For the believer, Liu’s death will only serve to magnify his ideals and the struggle for a more humane and progressive China.

There is hope for Chinese society, insists Josephine Chiu-Duke, a co-director of the UBC’s Centre for Chinese Research and an expert on Chinese intellectual history.

“The civilisation has survived for thousands of years. No matter how dark the situation, there’s always been hope because of intellectuals like Liu Xiaobo,” she said.

Liu’s decades of struggle will be remembered as heroic and inspiring, but they also exposed the deep-seated problem of the Chinese contempt for those without status and power. As befell anyone who dared question the emperor in ancient times, Liu, his wife and their loved ones were made to suffer, and in the most open manner possible.

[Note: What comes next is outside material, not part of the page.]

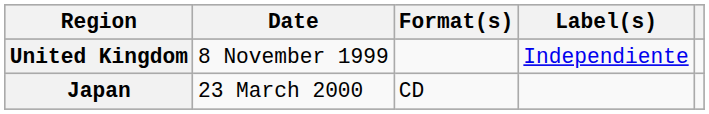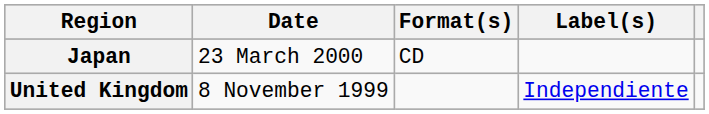rows swapped: United Kingdom <-> Japan
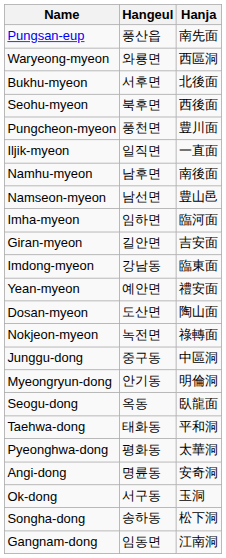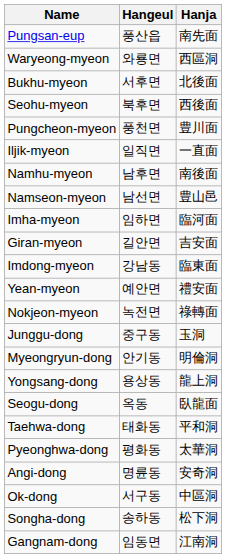- row: Dosan-myeon | 도산면 | 陶山面
Junggu-dong | Hanja: 中區洞 -> 玉洞
+ row: Yongsang-dong | 용상동 | 龍上洞
Ok-dong | Hanja: 玉洞 -> 中區洞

Liu’s persecution was expected even if it was difficult to comprehend as he had sought dialogue and an opening of the Chinese mind, not armed revolution, to deal with the country’s recent social, political and environmental problems. Heady from the spectacular success of their economic liberalisation programmes in the 1980s, China’s reformists were as intolerant of questions and criticisms as the Maoist revolutionaries they had replaced.

If a gentle soul speaking the voice of reason and patriotism is treated as an enemy of the state, Hong Kong’s young would have concluded that Liu had chosen the wrong approach. They admired his perseverance but not his methods as Beijing gave him the same harsh treatment as it did to real criminals.

In light of Liu’s suffering and premature death, who would now dare to openly keep the movement alive in Xi Jinping’s increasingly repressive China?

“There are others who are quietly keeping it going. Many are operating in the shadows,” said Chiu-Duke, who is also a member of the university’s recently launched Hong Kong Studies Initiative.

No need for that in Hong Kong. However negatively Liu might have felt about separatism and localism, Hong Kong’s irrepressible young activists are effectively carrying on his fight for a freer, progressive China. In so doing, they are defying not just Beijing but Liu Xiaobo himself.